ACTION REQUISE 1: Résumez, s'il vous plaît, en deux phrases le texte de lecture sur la grille d'analyse à proposer aux journalistes.
ACTION REQUISE 2: Rédigez la suite du texte sur la grille d'analyse destinée aux journalistes, en partant de sa dernière phrase.

+++ TEXTE DE LECTURE +++

Pour revenir à mon étonnement du départ, il est du au fait qu'étant prêtre je m'attendais à ce que vous l'abordiez, surtout pour des journalistes, à travers une grille plus éthique et anthropologique. Je pense qu'ils bénéficieraient plus d'une grille analytique de cette sorte que d'une politique/historique (où ils sont déjà bien armé). En tout cas c'est l'expérience que je peux avoir du journalisme.

+++ ENREGISTREMENTS DE DONNÉES +++

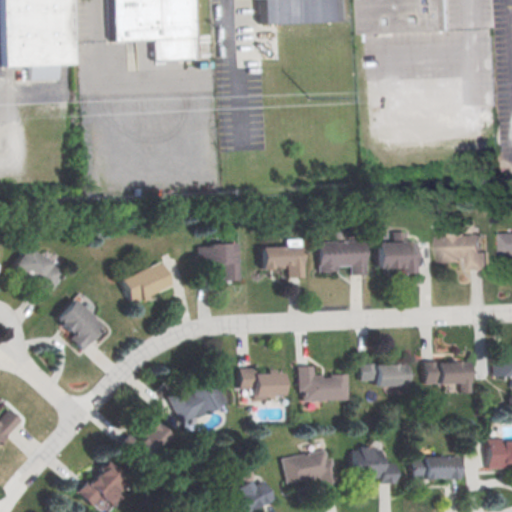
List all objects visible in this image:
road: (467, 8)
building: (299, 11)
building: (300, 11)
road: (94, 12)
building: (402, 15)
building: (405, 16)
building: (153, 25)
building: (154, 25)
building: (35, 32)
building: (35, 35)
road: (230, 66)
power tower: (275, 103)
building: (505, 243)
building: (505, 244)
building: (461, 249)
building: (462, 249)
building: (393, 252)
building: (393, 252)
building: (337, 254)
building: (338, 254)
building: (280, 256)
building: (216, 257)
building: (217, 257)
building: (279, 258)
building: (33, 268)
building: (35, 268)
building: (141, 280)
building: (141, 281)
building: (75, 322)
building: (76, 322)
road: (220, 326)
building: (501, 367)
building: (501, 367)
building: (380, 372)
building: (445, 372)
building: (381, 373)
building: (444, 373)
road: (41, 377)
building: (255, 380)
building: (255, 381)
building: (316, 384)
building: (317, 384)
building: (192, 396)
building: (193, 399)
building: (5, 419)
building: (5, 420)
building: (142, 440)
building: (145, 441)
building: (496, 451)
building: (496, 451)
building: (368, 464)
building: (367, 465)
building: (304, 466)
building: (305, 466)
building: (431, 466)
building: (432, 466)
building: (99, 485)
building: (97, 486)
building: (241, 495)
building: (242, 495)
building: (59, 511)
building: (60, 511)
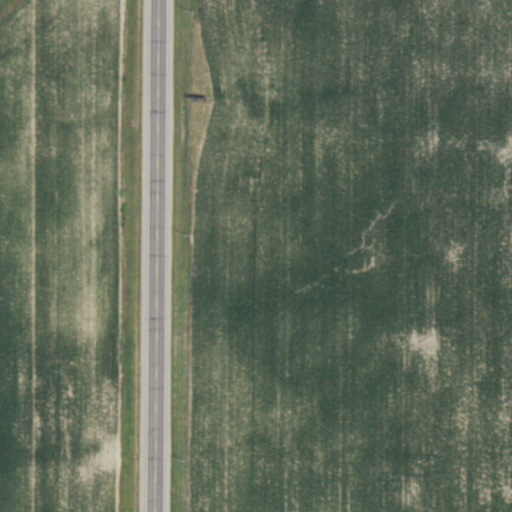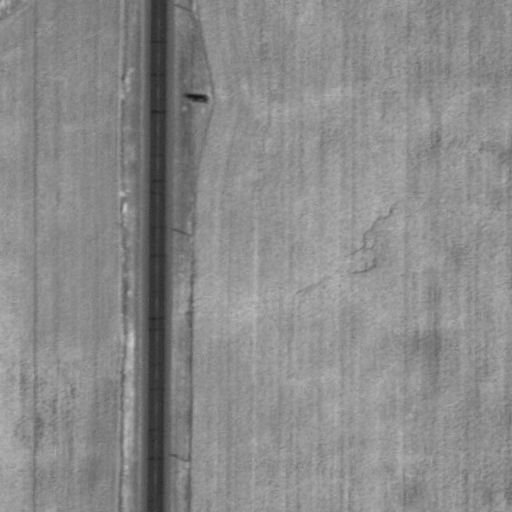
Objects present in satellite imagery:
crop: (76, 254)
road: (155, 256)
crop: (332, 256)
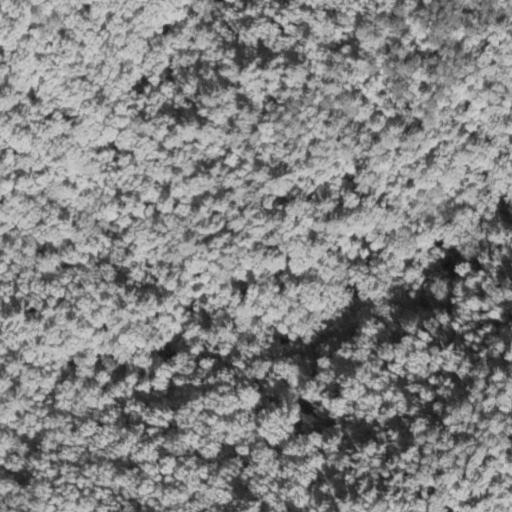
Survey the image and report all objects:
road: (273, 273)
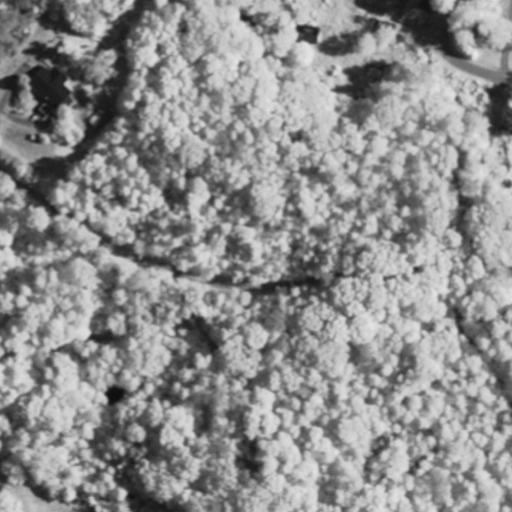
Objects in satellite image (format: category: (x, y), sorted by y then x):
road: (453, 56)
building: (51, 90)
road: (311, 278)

+++

RÉPONSE ATTENDUE 1: L'étonnement évoqué au départ tient à l'attente d'une approche du sujet, surtout pour des journalistes, par une grille plus éthique et anthropologique. Selon le texte, les journalistes tireraient davantage profit d'une telle grille analytique que d'une grille politique ou historique, où ils sont déjà bien armés, et c'est ce que suggère l'expérience du journalisme de la personne qui écrit.

RÉPONSE ATTENDUE 2:
BC
Je comprends bien votre point de vue. Mais il me semble que l'étrange mobilisation française - quand on la compare au peu de mobilisation belge il y a dix ans sur le même sujet - s'explique plus par des raisons politiques qu'éthiques. C'est pourquoi je pense qu'il s'agit plus d'une "crise de régime" qu'autre chose en France. Mais bien sûr, oui : nous vivons dans des pays libertaires, et le libertarisme n'est certainement pas la même chose que la liberté véritable, là je vous rejoins tout à fait!